WORK ITEM: From the data that follows, print exactly the lines starting at the one containing "骂战，这本身就是一种宣传。" and ending at the one containing "来买奶昔的几乎都是同一批人，他们只买了奶昔，"; include both of them and nothing more.

Saved entries:
* * * * * * *

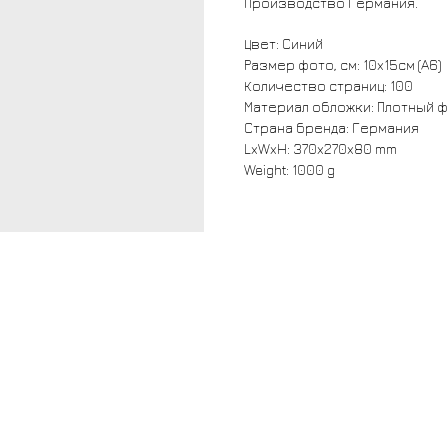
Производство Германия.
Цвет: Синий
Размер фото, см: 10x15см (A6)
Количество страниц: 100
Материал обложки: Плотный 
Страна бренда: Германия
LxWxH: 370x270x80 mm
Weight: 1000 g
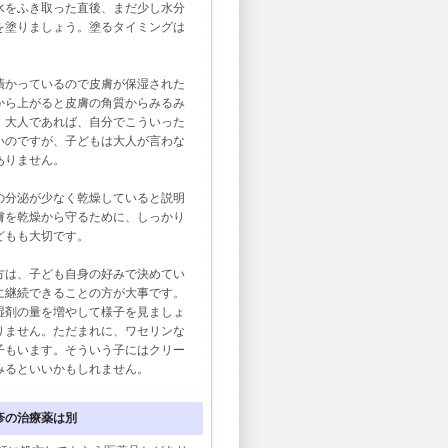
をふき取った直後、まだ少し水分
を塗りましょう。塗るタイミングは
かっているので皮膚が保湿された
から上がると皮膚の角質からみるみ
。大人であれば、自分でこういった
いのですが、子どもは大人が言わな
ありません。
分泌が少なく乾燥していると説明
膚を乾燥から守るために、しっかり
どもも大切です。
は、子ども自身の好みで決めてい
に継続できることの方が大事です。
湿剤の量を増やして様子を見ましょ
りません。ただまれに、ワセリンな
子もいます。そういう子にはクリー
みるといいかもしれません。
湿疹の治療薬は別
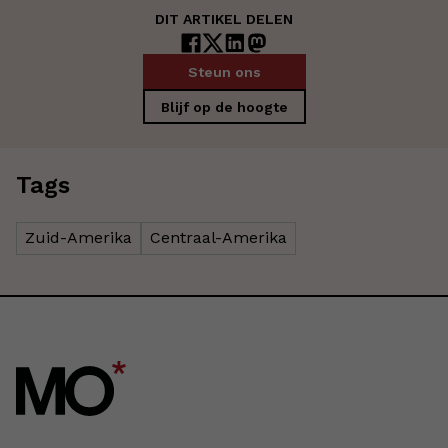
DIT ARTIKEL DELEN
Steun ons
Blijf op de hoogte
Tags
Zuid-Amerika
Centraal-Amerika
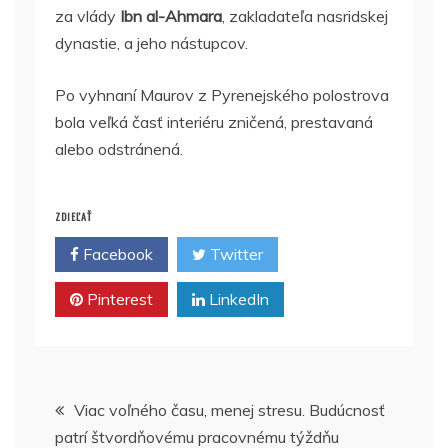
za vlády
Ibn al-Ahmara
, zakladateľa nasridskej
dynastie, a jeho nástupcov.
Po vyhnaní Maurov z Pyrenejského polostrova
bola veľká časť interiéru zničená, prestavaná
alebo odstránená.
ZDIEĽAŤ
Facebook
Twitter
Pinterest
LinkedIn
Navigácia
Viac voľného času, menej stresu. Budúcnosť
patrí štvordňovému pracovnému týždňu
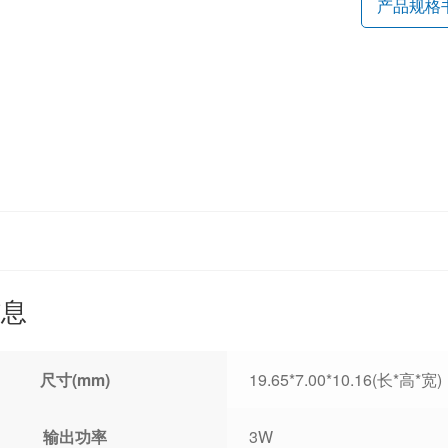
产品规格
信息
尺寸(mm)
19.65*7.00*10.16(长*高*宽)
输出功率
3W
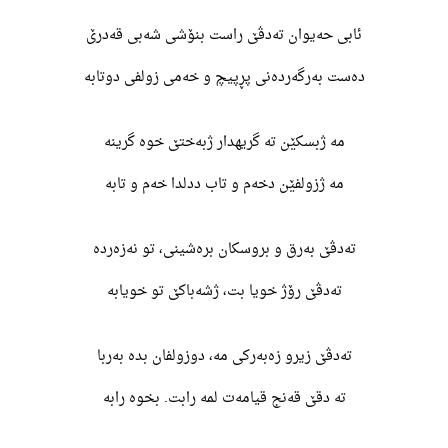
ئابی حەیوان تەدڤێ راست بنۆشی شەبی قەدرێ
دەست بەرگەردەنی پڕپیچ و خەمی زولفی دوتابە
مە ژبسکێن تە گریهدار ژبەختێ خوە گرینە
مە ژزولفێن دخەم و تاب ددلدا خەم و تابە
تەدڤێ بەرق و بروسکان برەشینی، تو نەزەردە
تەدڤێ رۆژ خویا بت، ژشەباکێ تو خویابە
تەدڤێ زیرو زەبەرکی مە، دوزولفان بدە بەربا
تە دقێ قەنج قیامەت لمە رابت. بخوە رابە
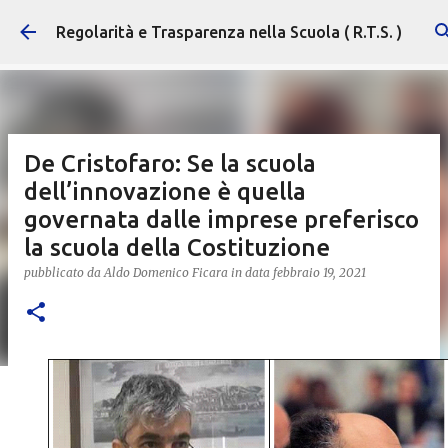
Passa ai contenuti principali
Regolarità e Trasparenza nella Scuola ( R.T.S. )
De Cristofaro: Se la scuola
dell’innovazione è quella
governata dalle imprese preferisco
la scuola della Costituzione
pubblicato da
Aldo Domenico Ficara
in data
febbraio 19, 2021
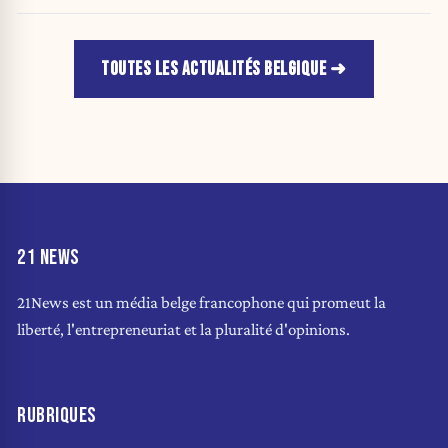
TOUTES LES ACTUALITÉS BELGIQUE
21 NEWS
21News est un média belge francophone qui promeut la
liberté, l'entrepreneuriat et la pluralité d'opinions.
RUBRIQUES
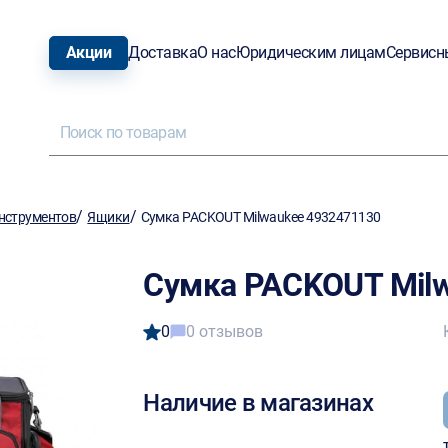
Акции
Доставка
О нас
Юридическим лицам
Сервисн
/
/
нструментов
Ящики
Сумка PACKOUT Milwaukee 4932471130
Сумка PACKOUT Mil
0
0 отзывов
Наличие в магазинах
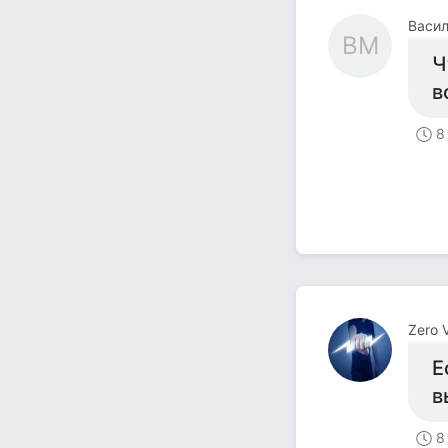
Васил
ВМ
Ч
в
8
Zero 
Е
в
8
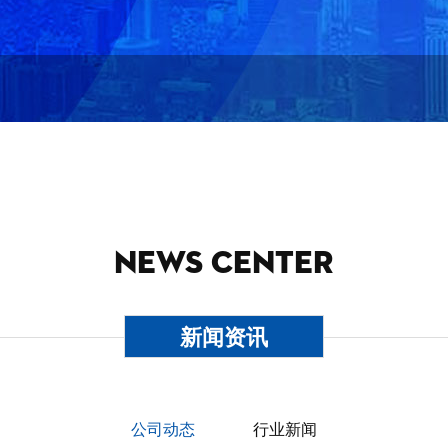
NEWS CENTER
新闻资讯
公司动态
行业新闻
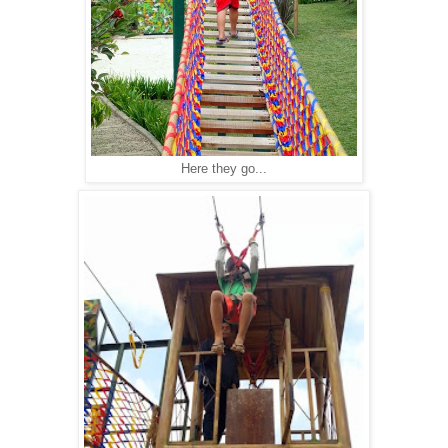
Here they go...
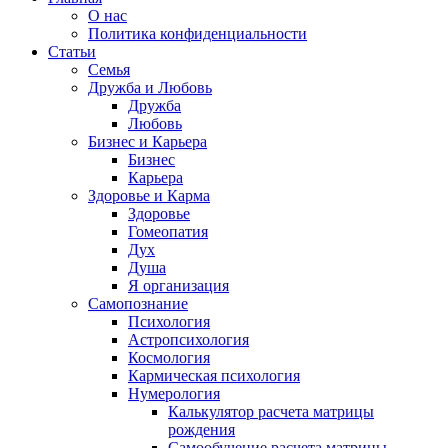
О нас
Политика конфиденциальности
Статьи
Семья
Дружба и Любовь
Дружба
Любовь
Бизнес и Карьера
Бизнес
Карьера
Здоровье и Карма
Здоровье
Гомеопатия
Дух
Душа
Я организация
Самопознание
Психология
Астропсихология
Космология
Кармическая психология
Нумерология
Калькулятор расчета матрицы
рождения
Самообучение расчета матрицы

* * * * * * *

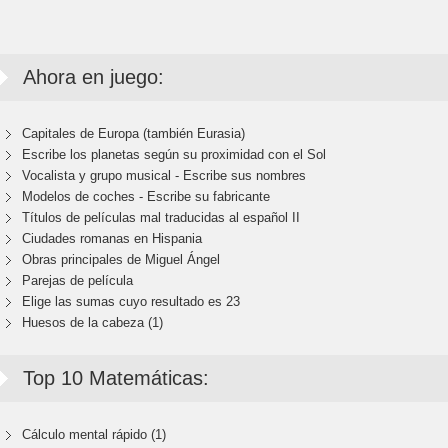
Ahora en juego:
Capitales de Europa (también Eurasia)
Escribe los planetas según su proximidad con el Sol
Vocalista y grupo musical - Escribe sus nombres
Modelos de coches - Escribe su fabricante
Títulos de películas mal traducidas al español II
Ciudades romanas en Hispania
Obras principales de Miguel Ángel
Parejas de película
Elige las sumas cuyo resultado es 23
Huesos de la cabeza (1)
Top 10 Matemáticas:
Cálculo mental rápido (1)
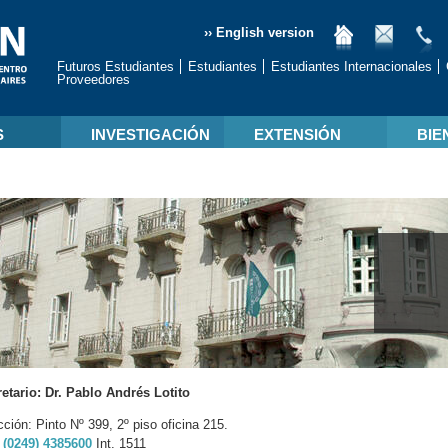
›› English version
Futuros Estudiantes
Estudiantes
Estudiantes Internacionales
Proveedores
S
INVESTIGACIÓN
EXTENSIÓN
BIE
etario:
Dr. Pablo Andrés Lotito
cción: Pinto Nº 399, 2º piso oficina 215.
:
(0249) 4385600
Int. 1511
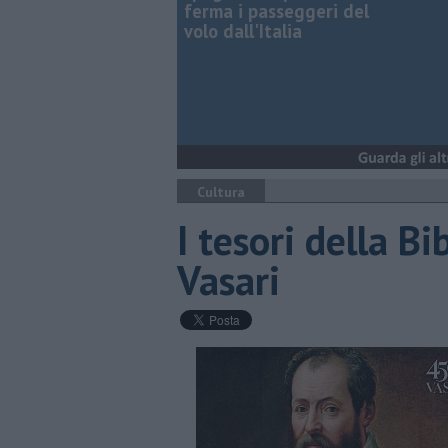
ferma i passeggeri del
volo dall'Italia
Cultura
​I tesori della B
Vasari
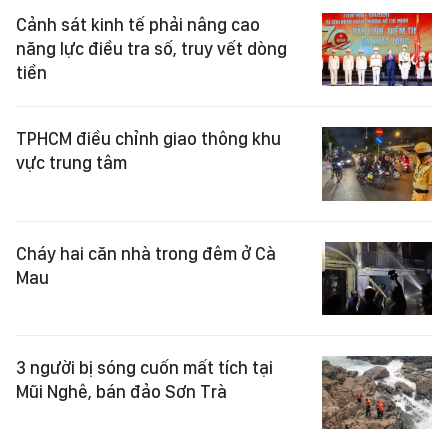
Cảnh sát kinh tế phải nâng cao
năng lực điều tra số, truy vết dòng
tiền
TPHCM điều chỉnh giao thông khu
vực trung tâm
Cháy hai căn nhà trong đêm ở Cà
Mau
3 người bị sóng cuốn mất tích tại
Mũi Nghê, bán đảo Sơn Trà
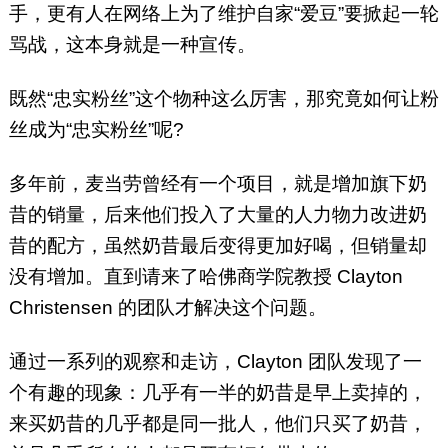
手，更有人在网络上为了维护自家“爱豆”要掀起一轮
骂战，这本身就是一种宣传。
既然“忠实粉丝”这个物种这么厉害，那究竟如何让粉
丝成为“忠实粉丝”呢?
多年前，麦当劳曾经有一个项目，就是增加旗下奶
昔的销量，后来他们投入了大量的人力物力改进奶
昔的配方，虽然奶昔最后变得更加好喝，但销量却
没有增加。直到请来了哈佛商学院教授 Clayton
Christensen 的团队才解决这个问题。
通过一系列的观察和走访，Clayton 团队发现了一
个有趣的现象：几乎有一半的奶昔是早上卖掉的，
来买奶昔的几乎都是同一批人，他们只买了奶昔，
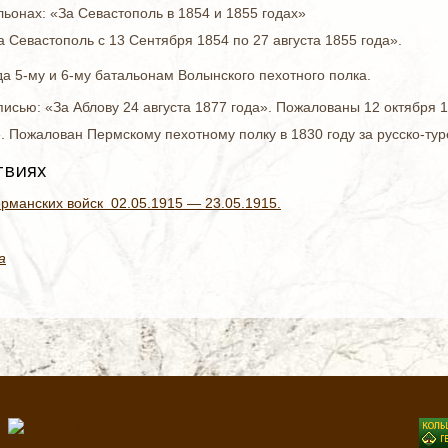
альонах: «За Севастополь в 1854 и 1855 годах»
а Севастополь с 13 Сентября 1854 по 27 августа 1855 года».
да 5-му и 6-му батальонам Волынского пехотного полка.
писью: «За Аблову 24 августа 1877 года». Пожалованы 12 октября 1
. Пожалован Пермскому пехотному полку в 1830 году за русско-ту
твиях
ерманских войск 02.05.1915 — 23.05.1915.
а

* * * * * * *

TASK SOLUTION:
骂战，这本身就是一种宣传。
既然“忠实粉丝”这个物种这么厉害，那究竟如何让粉
丝成为“忠实粉丝”呢?
多年前，麦当劳曾经有一个项目，就是增加旗下奶
昔的销量，后来他们投入了大量的人力物力改进奶
昔的配方，虽然奶昔最后变得更加好喝，但销量却
没有增加。直到请来了哈佛商学院教授 Clayton
Christensen 的团队才解决这个问题。
通过一系列的观察和走访，Clayton 团队发现了一
个有趣的现象：几乎有一半的奶昔是早上卖掉的，
来买奶昔的几乎都是同一批人，他们只买了奶昔，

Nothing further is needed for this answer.